* GIVEN PASSAGE
-----

536 patients underwent EVT. Mechanical thrombectomy was done in 90.5% patients, 7.5% had combined approaches and 2.0% had intra-arterial thrombolysis. Median baseline NIHSS was 17.5 (13, 21) with occlusion level 87.9% in anterior circulation, specifically 6.6% proximal ICA, 16.6% distal ICA and T-ICA, 12.1% tandem occlusions, 52.4% M1 occlusions, 12.1% M2 occlusions and 0.2% A1 occlusion. Posterior circulation strokes occurred in 12.1% patients. 53% of patients received prior IVT.  73.9% achieved TICI IIb and III scores. Symptomatic bleedings were observed in 5.6% patients. At 3months, 22.2% patients were dead and 43.3% of all patients achieved a good functional outcome mRS <=2. Revascularized group showed higher rates of functional independence at 3 months.  (53.5% vs. 14.3%; p< 0.001). Lower mortality rates at 3 months were seen in patients with anterior circulation strokes and among those ≤ 80 years. Stroke severity (NIHSS> 14), hypertension and age > 80 years showed a deleterious, independent effect. Coexistence of atrial fibrillation doubled the chances of being independent at 90 days. Interestingly, this study did not show an association between prior IVT and better outcomes.

Unfortunately, specific details of the endovascular procedure such as the use of antithrombotic medication during the procedure, the brand name of the mechanical device were not recorded. Also, as recognized by authors, a key limitation of this study is the absence of a contemporary control group.

Endovascular therapy is now used routinely foracute ischemic stroke. Having Class I Level A evidence proving its efficacy would be wonderful, but is it possible to conduct prospective randomized trial in which patients that would clearly benefit from endovascular therapy would be denied such treatment if randomized in no treatment group? I would be very reluctant to do so, but without randomization of all patients with ischemic stroke any further attempt for clinical trial is destined to fail. This study just confirms my belief that well run registries collecting data from all patients with endovascular therapy and carefully measuring outcomes would be reasonable alternative.

Sugar-High: Elevated HbA1c levels correlate with WMD

Peter M Hannon, MD

Rozanski M, Richter TB, Grittner U, Endres M, Fiebach JB, and Jungehulsing GJ. Elevated Levels of Hemoglobin A1c Are Associated With Cerebral White Matter Disease in Patients With Stroke. Stroke. 2014

“Patchy, nonspecific T2/FLAIR hyperintense white matter disease that is greater than expected for age.” These words, or something similar grace many an MRI read.  A number of studies have found consistent correlations between white matter disease (WMD),  age and HTN, however there has been inconsistent or even contradictory correlations between WMD and other factors such as DM, HL, smoking and renal function.   In this study, Rozanski et al found that in patients with first acute ischemic stroke (AIS), WMD was significantly associated with age, HTN and higher levels of HbA1c, but not elevated levels of TG, LDL, or total cholesterol.

-----

* WORK TASK A
In the stroke research passage, what percentage of the 536 patients had mechanical thrombectomy?
* WORK TASK B
According to the stroke research passage, why does the commentator think well-run registries are a reasonable alternative to a prospective randomized trial?
* WORK TASK C
Carry on the stroke research passage from its final sentence on HbA1c and white matter disease.
The rows that follow come from a different source.

-----

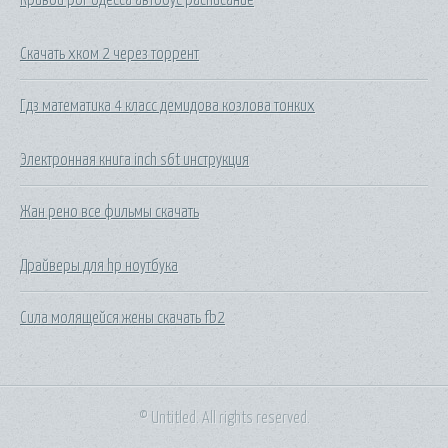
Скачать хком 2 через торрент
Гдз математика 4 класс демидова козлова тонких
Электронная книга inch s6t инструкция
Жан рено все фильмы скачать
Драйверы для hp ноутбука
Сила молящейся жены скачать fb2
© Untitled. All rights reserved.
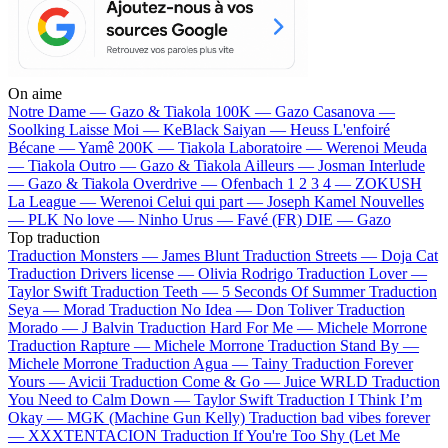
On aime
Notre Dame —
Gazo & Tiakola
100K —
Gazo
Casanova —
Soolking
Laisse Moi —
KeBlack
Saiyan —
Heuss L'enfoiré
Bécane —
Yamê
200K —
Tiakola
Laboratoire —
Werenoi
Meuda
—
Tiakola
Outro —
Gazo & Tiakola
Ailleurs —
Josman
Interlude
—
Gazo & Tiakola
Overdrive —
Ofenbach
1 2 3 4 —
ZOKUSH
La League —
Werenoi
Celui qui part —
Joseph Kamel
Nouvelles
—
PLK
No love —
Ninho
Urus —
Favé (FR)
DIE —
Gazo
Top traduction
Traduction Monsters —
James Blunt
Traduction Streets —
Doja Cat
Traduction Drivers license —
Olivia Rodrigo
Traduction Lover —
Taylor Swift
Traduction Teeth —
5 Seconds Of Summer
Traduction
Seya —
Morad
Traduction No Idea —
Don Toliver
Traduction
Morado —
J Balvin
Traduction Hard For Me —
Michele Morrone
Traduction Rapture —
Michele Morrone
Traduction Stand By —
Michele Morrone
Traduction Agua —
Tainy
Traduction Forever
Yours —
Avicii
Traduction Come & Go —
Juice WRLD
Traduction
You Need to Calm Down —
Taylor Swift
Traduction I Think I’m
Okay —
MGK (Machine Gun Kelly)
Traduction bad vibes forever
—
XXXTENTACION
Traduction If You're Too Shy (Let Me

-----

* TASK RESPONSE A
90.5% of the patients had mechanical thrombectomy.

* TASK RESPONSE B
A randomized trial would deny endovascular therapy to patients in the no-treatment group who would clearly benefit from it, and the commentator would be very reluctant to do that. Yet without randomizing all patients with ischemic stroke, any further clinical trial is destined to fail.

* TASK RESPONSE C
512 patients with first AIS were enrolled in the study.  Standard screening labs were drawn at admission, and fasting lipids and HbA1c on day 2. The mean age was 68.5, 37% were women, and the median NIHSS was 3.  MRI imaging was performed during workup, and WMD burden was measured utilizing the Wahlund score (WS).  Of all patients, 77% had HTN, 49.5% had HL, 24% had AFib and 23% had DM.

Per the authors, this is the first study that they know of that shows a correlation between elevated HbA1c and WMD burden. Median levels of HbA1c were 5.7 to 5.9% in patients with any sign of WMD, vs. 5.3% in patients without hyperintensities.  Interestingly, DM alone did not correlate as strongly, which the authors felt may be explained by the fact that patients diagnosed with DM may be under better control, thus have lower HbA1c’s.

WMD has gained interest in the potential role it may play in cognitive decline and as a risk factor in stroke, and by all accounts appears related to ongoing microvascular damage. This study reaffirms the role of age and HTN play in the process, but in this case at least, also points to elevated HbA1c as another key causative factor—even independent of a diagnosis of DM.
  All this underscores, yet again, the critical importance of risk factor monitoring and management, hopefully long before a first AIS.